3.泣きながら練習し、泣きながら笑う
しかし、いくら強い憧れと動機を持っていたとしても、練習は過酷を究めます。中学校から楽器の演奏に慣れている部員も行進しながらの演奏は未経験です。最初は列の間隔も歩く速度もバラバラです。楽器を持ってターンをすると周囲とぶつかってしまいます。
海外からは「規律の高さ」を評価する声が多いのですが、あの規律の高さは「強制」からは生れません。自発的にやりたいと思ってやっているからできるのです。
練習風景のテレビ番組を見ましたが、多分全員が一度は泣いていると思います。どんなに頑張ってもうまくできない自分が悔しいのです。
そんな時に、先輩に相談に行きます。先輩たちも同様の経験をしています。だから、後輩の立場に立って親身になって教えます。後輩にうまく指導できないことで、先輩も泣きます。部員がまとまらないと部長が泣きます。
その中で、「マーチングは何のためにやるんだ」と先生に問われます。軍隊ならば、威厳を見せるためです。でも、高校生のマーチングは、「観客に喜んでもらうため」「観客の笑顔を引き出すため」だと教えます。練習段階では、泣きながら笑っています。それが最終的には本当の笑顔になっています。
行進しながら、周囲に手を振ったり、観客に近づいて握手をするのも、観客に喜んでもらうためです。あの笑顔や行為はマニュアル化されているわけではなく、部員たちの自発的な行為です。だから、尊いのです。
4.成長期の高校生だから克服できる
最初はできない困難な課題も継続しているうちにできるようになります。一つ一つ階段を昇って、最終的にはダンスをしながら演奏できようになるのです。
なぜでしょう。それは、高校生だからです。最も身長が伸び、体力が向上し、精神も頭脳も成長する時期です。その時期に、モチベーションを高く維持し、一つのことに集中して努力することで、課題は克服されます。
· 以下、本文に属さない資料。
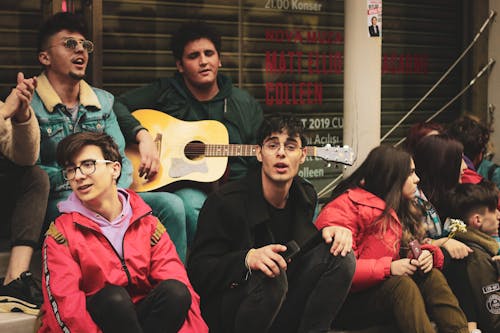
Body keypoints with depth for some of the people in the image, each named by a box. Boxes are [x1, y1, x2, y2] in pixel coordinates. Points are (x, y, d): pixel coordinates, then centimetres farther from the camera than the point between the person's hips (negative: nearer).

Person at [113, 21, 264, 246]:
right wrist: (143, 136, -15)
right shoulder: (165, 93, 9)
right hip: (184, 188, -2)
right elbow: (116, 106, -1)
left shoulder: (246, 105, 16)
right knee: (191, 205, -38)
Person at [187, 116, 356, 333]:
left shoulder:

そして、伝統というのは、その蓄積です。先輩ができたんだから、私にもできる。仲間にできたんだから私にもできる。後輩ができているんだから、私にもできる。そういう成功事例に囲まれて、毎日厳しい練習を継続することはとても大変ですが、同時に課題を一つずつ克服していった成功体験の積み重ねでもあります。
多分、大人が実現不可能な課題を与えられても実現できないと思います。そういう意味ではプロにはできないレベルです。プロは生活のため、お金のために努力しますが、高校生の努力はもっと純粋な努力です。
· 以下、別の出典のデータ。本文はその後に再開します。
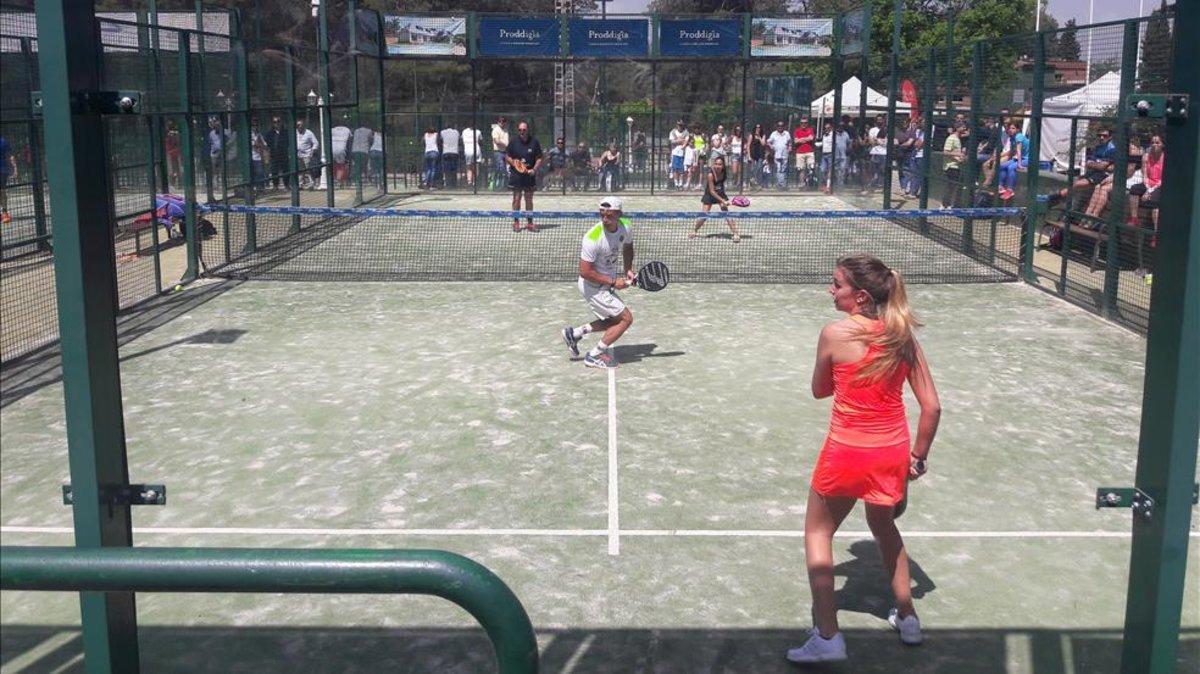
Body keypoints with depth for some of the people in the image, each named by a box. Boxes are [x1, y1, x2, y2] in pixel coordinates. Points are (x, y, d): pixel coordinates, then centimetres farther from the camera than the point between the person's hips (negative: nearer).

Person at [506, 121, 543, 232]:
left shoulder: (534, 142, -1)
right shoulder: (513, 142, 1)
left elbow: (539, 159, 2)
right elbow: (507, 156, 8)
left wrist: (534, 170, -13)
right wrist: (513, 162, -13)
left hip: (529, 175, 0)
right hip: (516, 175, 0)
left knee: (529, 199, 6)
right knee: (516, 199, 2)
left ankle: (529, 222, 13)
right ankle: (516, 222, 10)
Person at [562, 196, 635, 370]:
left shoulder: (625, 228, -8)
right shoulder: (593, 238, -30)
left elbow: (627, 247, 15)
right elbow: (585, 272, -27)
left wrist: (628, 269, -1)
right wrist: (613, 282, -24)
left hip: (607, 284, 8)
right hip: (593, 287, -8)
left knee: (615, 320, 20)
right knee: (626, 318, -7)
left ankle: (574, 333, 25)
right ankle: (594, 356, 3)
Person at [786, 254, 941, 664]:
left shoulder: (835, 334, -15)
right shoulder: (903, 335, -3)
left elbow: (819, 391, 1)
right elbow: (932, 406, -1)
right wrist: (918, 457, 9)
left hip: (847, 453, -5)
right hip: (893, 452, 5)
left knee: (818, 533, 16)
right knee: (885, 530, 29)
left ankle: (827, 637, 11)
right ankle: (907, 619, 41)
逆に言うと、世界レベルのプロは、高校生のような純粋な努力ができる人であり、それができるのも才能の一つだと思います。
5.「カワイイ」のパワー
高校生には規律の高さや技術の高さだけではない魅力があります。それは「カワイイ」です。
「カワイイ」という価値観は女子高生では最強です。過酷な練習に耐えられるのも「カワイイ」があるからです。泣いてる時にも、「そんな顔してたらカワイクないよ」と言われると、「本当だね」と納得できます。「カワイイ」を保つことは人間らしさを保つことでもあり、髪振り乱して努力するのはカワイクない。辛い練習の時にも、前髪に気を使うことで正気を保っているのかもしれません。
女子高生が冬でも素足にミニスカートを履いているのは、「カワイイ」を保つためです。実際には凍えるほど寒いのに、根性でカワイイを保っています。
重い楽器を抱えながら、マーチングするのも同じ原理です。体中の筋肉は悲鳴を上げていても、根性で「カワイイ」を保って、笑顔を維持している。
大人になると、カワイイはビジネスに取り込まれてしまいます。カワイイをお金で売るか、あるいは、カワイイから卒業してしまいます。カワイイパワーは失われるのです。